Description
Question 1: Facial Recognition and Fast Image Retrieval (7 points)
In this question you will implement a simplified recognition and retrieval system for images of faces
based on the one discussed in class. Suppose you have a dataset of facial images for your employees.
You want to build a system that can recognize an employee and let them into the office, or detect a
stranger and deny access. The provided pretrained model and data is obtained from
https://www.coursera.org/learn/convolutional-neural-networks/home/week/4. Refer to facenet.py for
loading the model and data.
a. [0.5 points] Suppose you have a few (around 5 images) per employee. Is it a good idea to
train a neural network to classify an input image into either one of the employees and an
“unknown” category? Why or why not?
b. [0.5 point] When using a bag of visual words description of images, it is helpful to use a
TF-IDF (term frequency inverse document frequency) weighting of each word. Explain the
benefit of using TF-IDF over a present/absent representation.
c. [0.5 point] For our recognition and retrieval system we want our descriptors to be invariant to
changes in pose or lighting. We can use a pretrained model to recover an embedding for faces
that maps images of faces to a 128-dimensional vector. For more details check out FaceNet
https://arxiv.org/pdf/1503.03832.pdf. The provided code includes the Keras model and
pretrained weights. The model takes in a 96×96 RBG image, and outputs a 128 dimensional
embedding. For each image in the saved_faces directory compute and save its embedding.
Note that in this case each image has only one descriptor which is the embedding.
d. [0.5 points] For image retrieval, the embeddings have to be clustered. Explain the purpose of
this step.
e. [1 point] Using K-means clustering, cluster your saved embeddings into 6 clusters (number of
distinct persons in the data). You may use the scikit-learn function for k-means clustering.

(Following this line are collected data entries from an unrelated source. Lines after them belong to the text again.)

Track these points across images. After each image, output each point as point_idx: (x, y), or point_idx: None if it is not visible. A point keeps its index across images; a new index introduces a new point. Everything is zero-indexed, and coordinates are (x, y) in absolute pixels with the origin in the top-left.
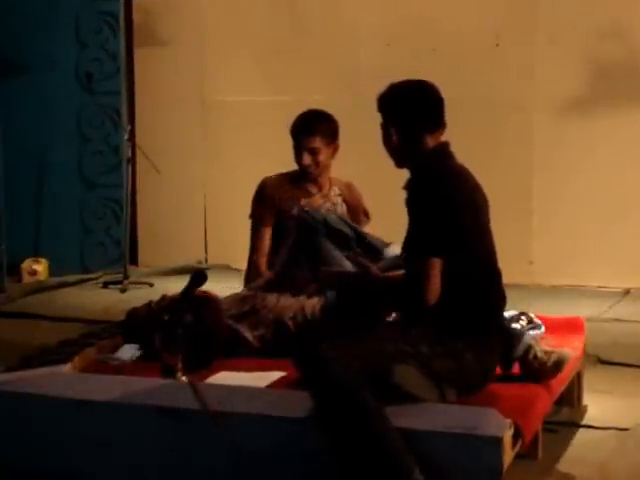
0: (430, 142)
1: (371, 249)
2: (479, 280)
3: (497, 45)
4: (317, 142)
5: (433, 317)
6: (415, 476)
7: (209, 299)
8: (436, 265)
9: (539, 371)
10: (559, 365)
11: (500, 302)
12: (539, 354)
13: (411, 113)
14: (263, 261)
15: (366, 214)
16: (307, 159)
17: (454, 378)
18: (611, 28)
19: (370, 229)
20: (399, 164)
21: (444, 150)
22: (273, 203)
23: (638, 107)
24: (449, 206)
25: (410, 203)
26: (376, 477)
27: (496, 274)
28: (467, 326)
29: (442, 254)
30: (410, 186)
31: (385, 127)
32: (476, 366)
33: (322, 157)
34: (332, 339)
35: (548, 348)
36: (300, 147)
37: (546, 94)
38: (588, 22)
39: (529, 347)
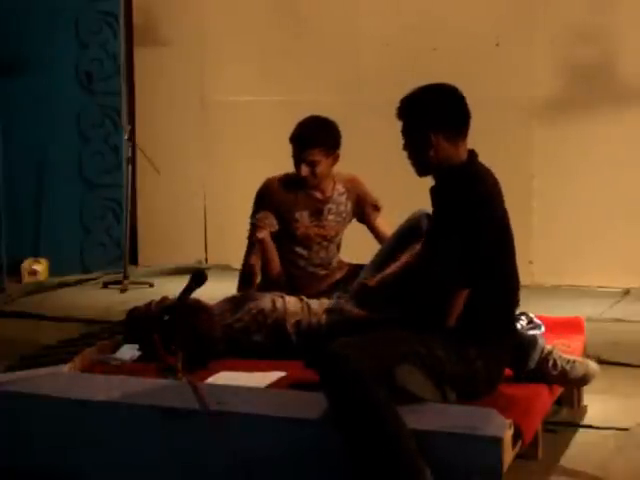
0: (463, 148)
1: None
2: (501, 298)
3: (497, 45)
4: (316, 155)
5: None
6: (427, 478)
7: (200, 308)
8: (463, 296)
9: (557, 378)
10: (586, 379)
11: (514, 315)
12: (559, 362)
13: (454, 115)
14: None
15: (375, 206)
16: (305, 171)
17: (460, 383)
18: (611, 28)
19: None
20: (425, 171)
21: (476, 158)
22: (274, 206)
23: (638, 107)
24: (485, 231)
25: (445, 212)
26: (389, 477)
27: (515, 288)
28: (482, 335)
29: (470, 285)
30: (443, 193)
31: (415, 133)
32: (484, 375)
33: (321, 168)
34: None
35: (569, 356)
36: (299, 158)
37: (546, 94)
38: (588, 22)
39: (548, 354)
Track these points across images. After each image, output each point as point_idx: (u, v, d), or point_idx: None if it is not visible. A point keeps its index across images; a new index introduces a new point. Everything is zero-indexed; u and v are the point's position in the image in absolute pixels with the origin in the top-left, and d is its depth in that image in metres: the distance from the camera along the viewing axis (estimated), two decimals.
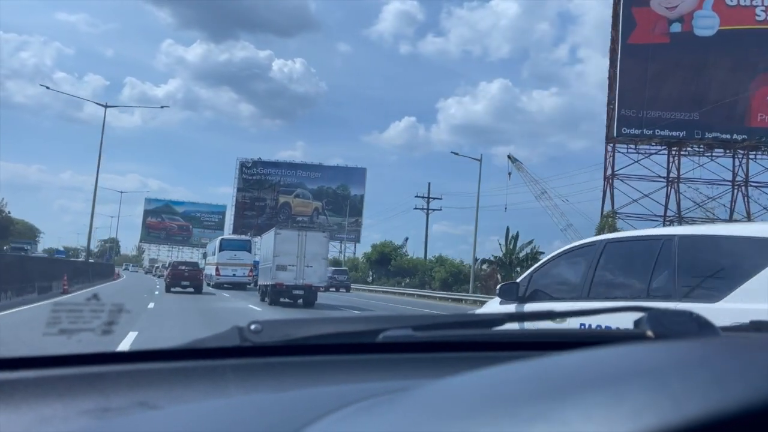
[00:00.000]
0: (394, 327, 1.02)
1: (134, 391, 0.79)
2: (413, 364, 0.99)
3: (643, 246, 3.90)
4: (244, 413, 0.72)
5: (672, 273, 3.45)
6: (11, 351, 0.83)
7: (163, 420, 0.72)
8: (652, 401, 0.41)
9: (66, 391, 0.78)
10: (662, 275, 3.52)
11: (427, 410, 0.52)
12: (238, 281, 30.96)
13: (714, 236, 3.52)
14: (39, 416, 0.72)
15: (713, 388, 0.42)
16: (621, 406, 0.42)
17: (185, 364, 0.91)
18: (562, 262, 4.52)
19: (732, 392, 0.41)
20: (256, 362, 0.95)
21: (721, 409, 0.40)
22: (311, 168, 70.50)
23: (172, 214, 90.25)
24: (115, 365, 0.88)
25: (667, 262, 3.48)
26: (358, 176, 69.77)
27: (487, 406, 0.49)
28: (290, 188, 69.73)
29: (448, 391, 0.57)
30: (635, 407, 0.41)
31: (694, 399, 0.41)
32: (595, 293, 3.86)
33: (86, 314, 1.11)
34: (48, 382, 0.80)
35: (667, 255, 3.49)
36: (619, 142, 35.26)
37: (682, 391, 0.42)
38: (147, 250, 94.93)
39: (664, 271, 3.51)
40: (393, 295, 39.01)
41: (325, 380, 0.89)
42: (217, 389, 0.84)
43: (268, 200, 69.47)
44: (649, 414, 0.40)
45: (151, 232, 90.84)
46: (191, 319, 13.41)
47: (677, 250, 3.46)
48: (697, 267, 3.44)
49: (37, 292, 16.07)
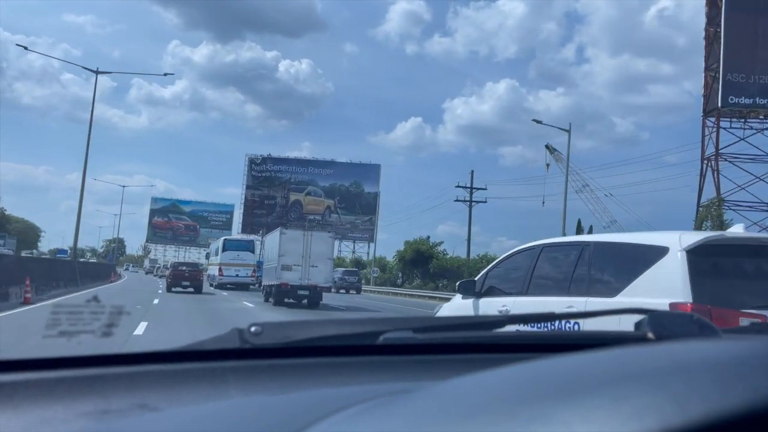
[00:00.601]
0: (395, 329, 1.02)
1: (134, 394, 0.79)
2: (414, 366, 0.99)
3: (567, 250, 4.70)
4: (244, 415, 0.72)
5: (587, 273, 4.26)
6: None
7: (162, 422, 0.72)
8: (653, 403, 0.41)
9: (66, 393, 0.78)
10: (580, 275, 4.31)
11: (428, 412, 0.52)
12: (241, 281, 30.98)
13: (616, 243, 4.36)
14: (39, 418, 0.72)
15: (714, 390, 0.42)
16: (622, 407, 0.42)
17: (185, 366, 0.91)
18: (510, 263, 5.25)
19: (733, 394, 0.41)
20: (257, 364, 0.95)
21: (722, 410, 0.40)
22: (323, 164, 67.49)
23: (178, 214, 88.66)
24: (115, 367, 0.88)
25: (583, 265, 4.30)
26: (372, 173, 66.69)
27: (488, 407, 0.49)
28: (301, 186, 66.88)
29: (449, 393, 0.56)
30: (636, 409, 0.41)
31: (696, 401, 0.41)
32: (533, 290, 4.69)
33: (86, 316, 1.10)
34: (48, 384, 0.80)
35: (585, 259, 4.31)
36: (722, 115, 29.02)
37: (683, 392, 0.42)
38: (153, 250, 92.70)
39: (581, 271, 4.31)
40: (420, 298, 35.23)
41: (325, 382, 0.89)
42: (217, 391, 0.84)
43: (278, 198, 66.74)
44: (650, 416, 0.40)
45: (158, 232, 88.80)
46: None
47: (591, 254, 4.28)
48: (604, 268, 4.25)
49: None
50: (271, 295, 20.00)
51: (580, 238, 5.29)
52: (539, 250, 4.77)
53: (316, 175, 67.14)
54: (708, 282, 3.48)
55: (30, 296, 14.36)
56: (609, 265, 4.17)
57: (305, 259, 19.09)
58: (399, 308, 23.74)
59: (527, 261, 4.83)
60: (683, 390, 0.42)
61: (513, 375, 0.57)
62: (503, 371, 0.58)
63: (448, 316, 1.43)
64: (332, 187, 66.61)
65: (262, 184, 66.77)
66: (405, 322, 1.09)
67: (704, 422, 0.39)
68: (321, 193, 66.81)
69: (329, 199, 66.56)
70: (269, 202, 66.61)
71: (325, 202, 66.55)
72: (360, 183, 66.34)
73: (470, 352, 1.04)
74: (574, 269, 4.31)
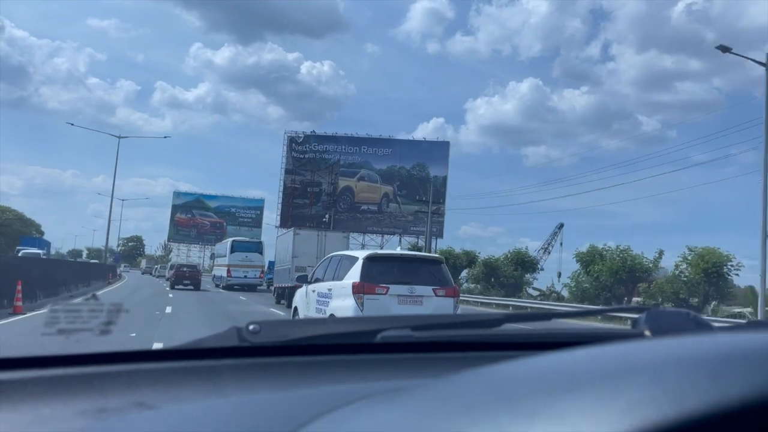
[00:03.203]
0: (393, 327, 1.03)
1: (132, 391, 0.80)
2: (411, 364, 1.01)
3: (338, 257, 9.50)
4: (241, 413, 0.73)
5: (337, 268, 9.01)
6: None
7: (160, 420, 0.73)
8: (648, 397, 0.42)
9: (65, 391, 0.79)
10: (337, 269, 8.95)
11: (426, 409, 0.52)
12: (249, 283, 31.71)
13: (346, 255, 9.27)
14: (38, 416, 0.73)
15: (710, 384, 0.42)
16: (617, 401, 0.42)
17: (183, 364, 0.92)
18: (324, 263, 10.05)
19: (728, 388, 0.41)
20: (255, 362, 0.96)
21: (717, 404, 0.40)
22: (379, 143, 55.29)
23: (203, 210, 79.37)
24: (113, 365, 0.88)
25: (336, 264, 9.15)
26: (440, 152, 54.47)
27: (485, 403, 0.49)
28: (353, 169, 55.01)
29: (446, 390, 0.57)
30: (632, 403, 0.41)
31: (691, 395, 0.41)
32: (326, 278, 9.28)
33: (84, 315, 1.10)
34: (47, 382, 0.81)
35: (337, 262, 9.24)
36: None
37: (679, 386, 0.42)
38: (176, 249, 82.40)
39: (337, 267, 9.02)
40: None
41: (323, 380, 0.90)
42: (215, 389, 0.85)
43: (324, 185, 55.19)
44: (645, 409, 0.40)
45: (181, 230, 79.02)
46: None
47: (340, 260, 9.18)
48: (342, 266, 8.87)
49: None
50: (284, 297, 20.30)
51: (345, 252, 9.87)
52: (331, 257, 9.84)
53: (370, 156, 55.16)
54: (369, 272, 8.16)
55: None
56: (343, 265, 8.83)
57: (319, 260, 20.76)
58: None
59: (326, 263, 9.84)
60: (678, 384, 0.43)
61: (510, 371, 0.57)
62: (501, 368, 0.58)
63: (446, 315, 1.66)
64: (390, 170, 54.57)
65: (304, 167, 55.25)
66: (402, 320, 1.10)
67: (699, 416, 0.39)
68: (377, 178, 54.81)
69: (387, 184, 54.65)
70: (313, 190, 55.15)
71: (381, 189, 54.61)
72: (424, 165, 54.22)
73: (467, 350, 1.06)
74: (336, 266, 9.08)
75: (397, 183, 54.54)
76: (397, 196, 54.42)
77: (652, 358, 0.52)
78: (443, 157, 54.28)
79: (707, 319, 1.03)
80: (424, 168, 54.26)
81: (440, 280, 8.41)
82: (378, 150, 55.05)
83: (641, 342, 0.64)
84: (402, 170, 54.65)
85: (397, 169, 54.62)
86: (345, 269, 8.49)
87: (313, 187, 55.05)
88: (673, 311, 1.05)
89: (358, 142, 55.54)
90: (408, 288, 8.02)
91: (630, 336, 1.00)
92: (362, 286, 7.89)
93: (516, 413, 0.45)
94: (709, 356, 0.48)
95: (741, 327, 1.19)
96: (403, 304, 7.89)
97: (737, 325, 1.24)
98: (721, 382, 0.42)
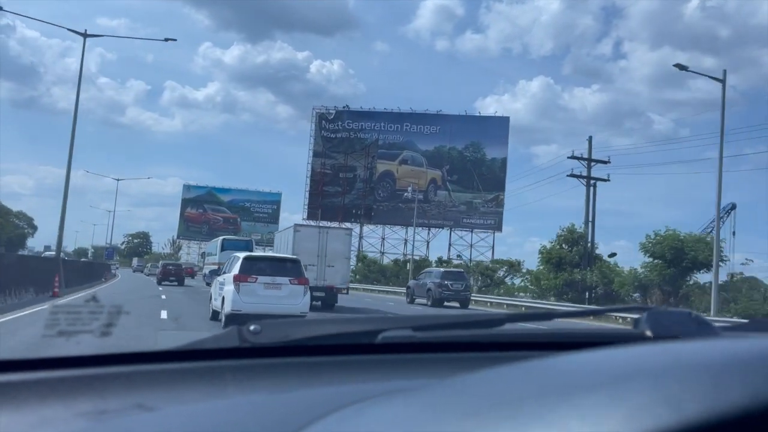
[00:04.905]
0: (394, 327, 1.04)
1: (132, 393, 0.81)
2: (413, 365, 1.02)
3: (231, 258, 13.33)
4: (242, 414, 0.74)
5: (228, 267, 12.98)
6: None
7: (160, 421, 0.74)
8: (650, 403, 0.42)
9: (66, 393, 0.80)
10: (228, 268, 12.82)
11: (427, 410, 0.53)
12: None
13: (234, 255, 13.24)
14: (40, 418, 0.73)
15: (710, 390, 0.42)
16: (619, 407, 0.42)
17: (184, 366, 0.92)
18: (228, 262, 13.54)
19: (729, 394, 0.41)
20: (255, 363, 0.97)
21: (719, 411, 0.40)
22: (425, 119, 47.00)
23: (216, 204, 72.53)
24: (113, 367, 0.89)
25: (228, 264, 13.30)
26: (497, 130, 46.01)
27: (486, 407, 0.50)
28: (394, 150, 46.85)
29: (448, 392, 0.57)
30: (633, 409, 0.41)
31: (693, 401, 0.41)
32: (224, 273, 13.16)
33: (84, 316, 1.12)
34: (49, 384, 0.82)
35: (229, 262, 13.26)
36: None
37: (681, 392, 0.42)
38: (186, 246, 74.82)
39: (228, 267, 13.02)
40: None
41: (324, 381, 0.91)
42: (216, 390, 0.85)
43: (359, 169, 47.04)
44: (646, 416, 0.40)
45: (191, 226, 71.92)
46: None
47: (230, 260, 13.24)
48: (229, 266, 13.00)
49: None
50: None
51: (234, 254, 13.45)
52: (231, 257, 13.16)
53: (414, 135, 46.99)
54: (245, 267, 11.77)
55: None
56: (232, 262, 12.44)
57: (321, 258, 18.82)
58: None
59: (228, 262, 13.25)
60: (679, 390, 0.42)
61: (511, 374, 0.58)
62: (502, 370, 0.59)
63: (446, 315, 1.55)
64: (438, 151, 46.41)
65: (336, 149, 47.17)
66: (403, 320, 1.11)
67: (699, 423, 0.39)
68: (422, 161, 46.65)
69: (434, 169, 46.44)
70: (347, 176, 46.96)
71: (428, 174, 46.47)
72: (479, 145, 46.01)
73: (469, 350, 1.06)
74: (229, 264, 12.78)
75: (447, 167, 46.37)
76: (447, 182, 46.14)
77: (653, 363, 0.52)
78: (502, 135, 45.96)
79: (708, 319, 1.05)
80: (479, 148, 45.94)
81: (295, 273, 12.12)
82: (423, 127, 46.82)
83: (642, 346, 0.64)
84: (452, 151, 46.39)
85: (446, 149, 46.40)
86: (232, 265, 12.21)
87: (347, 172, 47.01)
88: (674, 311, 1.05)
89: (399, 118, 47.23)
90: (271, 279, 11.72)
91: (631, 337, 1.01)
92: (239, 276, 11.54)
93: (515, 419, 0.45)
94: (710, 362, 0.48)
95: (742, 327, 1.18)
96: (267, 289, 11.56)
97: (739, 325, 1.25)
98: (721, 389, 0.42)
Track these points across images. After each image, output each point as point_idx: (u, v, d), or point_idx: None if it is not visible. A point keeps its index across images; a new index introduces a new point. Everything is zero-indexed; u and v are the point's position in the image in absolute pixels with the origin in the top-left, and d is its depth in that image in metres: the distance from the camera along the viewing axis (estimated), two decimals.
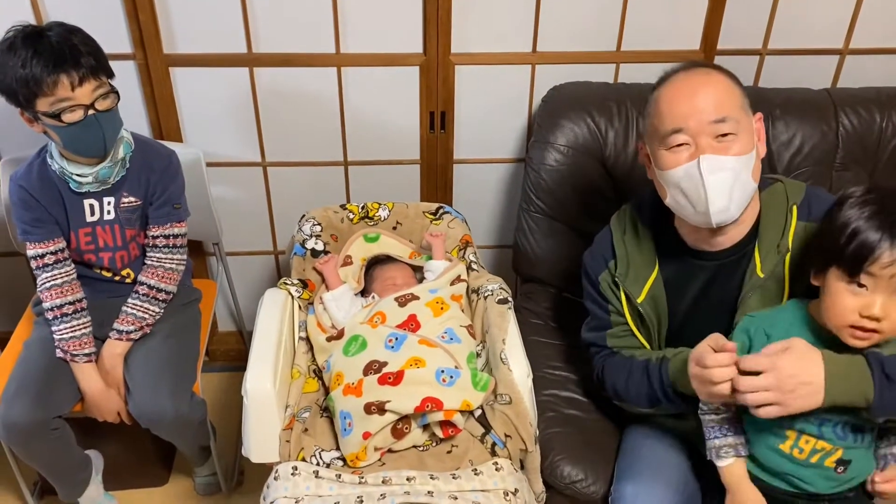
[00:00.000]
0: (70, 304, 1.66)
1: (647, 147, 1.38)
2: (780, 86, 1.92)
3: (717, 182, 1.25)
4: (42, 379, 1.62)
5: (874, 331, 1.14)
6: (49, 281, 1.65)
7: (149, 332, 1.72)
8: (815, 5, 1.96)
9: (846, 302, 1.15)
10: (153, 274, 1.72)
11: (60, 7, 1.80)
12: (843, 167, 1.85)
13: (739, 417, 1.29)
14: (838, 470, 1.24)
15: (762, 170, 1.37)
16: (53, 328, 1.65)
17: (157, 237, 1.72)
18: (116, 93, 1.57)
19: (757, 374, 1.17)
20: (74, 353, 1.64)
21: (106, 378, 1.67)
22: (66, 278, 1.67)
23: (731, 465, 1.28)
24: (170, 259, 1.74)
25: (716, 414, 1.29)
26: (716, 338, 1.23)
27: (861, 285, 1.14)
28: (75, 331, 1.65)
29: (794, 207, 1.34)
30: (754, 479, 1.29)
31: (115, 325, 1.69)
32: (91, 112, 1.52)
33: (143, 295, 1.71)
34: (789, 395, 1.15)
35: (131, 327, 1.68)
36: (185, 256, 1.78)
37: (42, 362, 1.65)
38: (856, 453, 1.23)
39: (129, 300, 1.71)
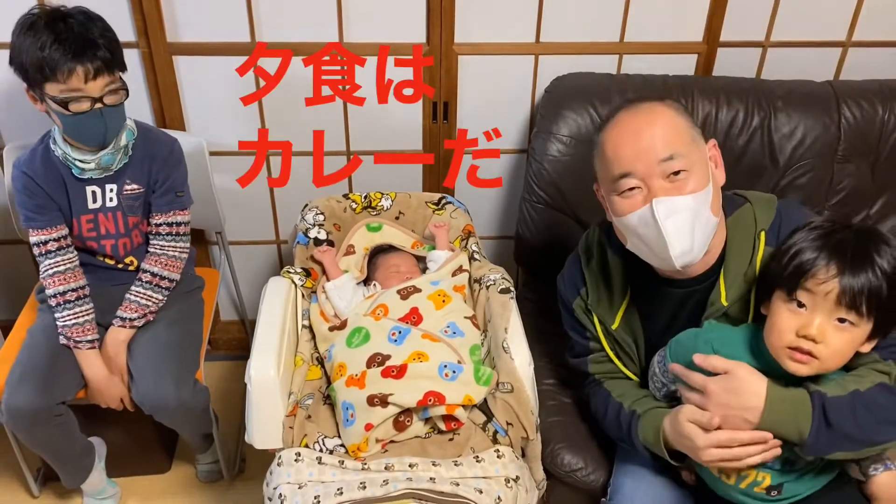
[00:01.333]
0: (73, 290, 1.67)
1: (601, 189, 1.33)
2: (782, 77, 1.93)
3: (674, 225, 1.19)
4: (46, 365, 1.63)
5: (811, 354, 1.13)
6: (52, 268, 1.66)
7: (152, 319, 1.72)
8: None
9: (785, 321, 1.14)
10: (156, 261, 1.72)
11: None
12: (844, 159, 1.86)
13: None
14: (771, 493, 1.25)
15: (732, 185, 1.33)
16: (57, 315, 1.66)
17: (161, 225, 1.73)
18: (126, 89, 1.57)
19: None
20: (78, 339, 1.65)
21: (109, 364, 1.68)
22: (68, 265, 1.68)
23: None
24: (173, 247, 1.74)
25: (669, 401, 1.36)
26: (691, 411, 1.23)
27: (801, 305, 1.13)
28: (78, 317, 1.66)
29: (762, 234, 1.29)
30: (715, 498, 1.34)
31: (119, 313, 1.69)
32: (98, 105, 1.52)
33: (147, 282, 1.71)
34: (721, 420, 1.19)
35: (134, 314, 1.69)
36: (188, 244, 1.78)
37: (46, 349, 1.66)
38: (785, 478, 1.24)
39: (133, 287, 1.71)
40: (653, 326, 1.40)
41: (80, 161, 1.62)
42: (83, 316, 1.67)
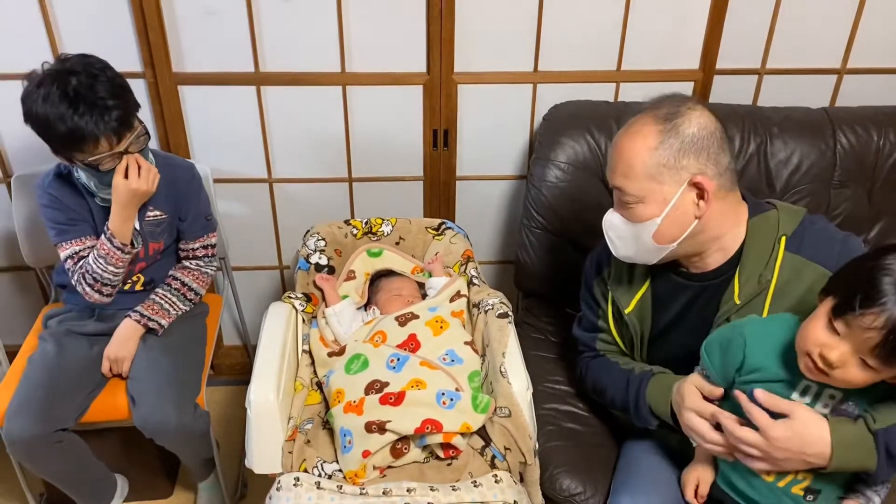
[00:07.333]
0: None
1: None
2: (778, 104, 1.95)
3: (613, 236, 1.38)
4: (43, 394, 1.64)
5: (823, 372, 1.12)
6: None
7: (160, 334, 1.75)
8: (812, 26, 1.99)
9: (817, 332, 1.12)
10: (188, 273, 1.80)
11: (74, 27, 1.84)
12: (840, 185, 1.87)
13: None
14: (807, 498, 1.24)
15: (761, 190, 1.36)
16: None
17: (197, 248, 1.81)
18: (147, 133, 1.60)
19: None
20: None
21: (114, 349, 1.70)
22: None
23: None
24: (207, 265, 1.83)
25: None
26: (699, 381, 1.29)
27: (836, 332, 1.10)
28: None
29: (783, 239, 1.31)
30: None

What should you choose as your visual word representation?
f. [1 point] Write an inverted index for your saved_faces dataset. For this step, you can assign
an integer from 0 to 5 for each distinct visual word. You can save your visual words in a 2D
numpy array, using the index to select a specific visual word. You can save it for later use
using numpy.save(). Then for each image in saved_faces, find its corresponding visual word
(note that you can use the output of K-means for this). Your inverted index can be a
dictionary where the key is the index of the word and the values are image filenames.
g. [1 point] For each image in input_faces, you want to find it’s matching images from
saved_faces. Describe a method to do this.
h. [1 point] Implement your method from part g. Note that one of the images is a new person
and should produce no matches. Your output file should include the input image name, along
with the names of all images that matched next to it. Don’t worry if there are a few false
matches. You will be marked based on your approach rather than having a perfect output.
i. [1 points] So far the task was to find corresponding images where there is only one person per
image. Suppose you hold an office party and take lots of pictures. Your employees want to
find pictures of themselves, even when taken with other people. Describe a more general
retrieval system based on the idea of face embeddings. What are the challenges in this case?
You may use drawings/diagrams to support your explanation.
Question 2: Deep Learning (5 points)
In this question you will experiment with training and evaluating an image classifier on the
fashion-MNIST dataset (because MNIST is too easy).
Refer to https://www.tensorflow.org/tutorials/keras/basic_classification to learn how to interact with
the dataset using tensorflow or keras,
Refer to https://pytorch.org/docs/master/torchvision/datasets.html#fashion-mnist if you prefer to use
pytorch.
For free GPU access you can use https://colab.research.google.com/ to speed up training.
a. [0.5 points] Describe the vanishing gradient problem. What are some ways to mitigate the
vanishing gradient problem?
b. [0.5 points] Why do CNN’s include max pooling layers?
c. [0.5 point] After loading and preprocessing the data:
i. Show a bar graph of the number of instances in each class.
ii. Split your data into a training set and validation set. Something like 70-30 is fine.
d. [0.5 point] Build a model using keras, tensorflow or pytorch. Think about your choice of
activation functions, number of layers…etc What should the activation at the output be? Don’t
worry if you don’t initially have an idea about the hyperparameters of your model, the point is
to try different things and experiment.
e. [0.5 point] Define your loss function in terms of you model’s prediction and ground truth
label. Write it down in the pdf.
f. [1.5 points] Write a training loop to train your model (you may use Adam as your optimizer,
but feel free to experiment). Credit is given for plotting the training loss and validation loss,
as well as the training and validation accuracy. What is your choice of batch size? When
should you stop training? You may change your initial architecture and hyperparameters if
you don’t like your results. Try to get over 88% test set accuracy. In your report, make a
diagram of your final architecture, learning rate, batch size, number of epochs trained and
final training/validation loss and accuracy. Include your plots in your report.
g. [1 point] Plot the training and validation curves (loss and accuracy) for different batch sizes.
Try 8, 16, 32, 64. Include the plots in your report and comment on your results.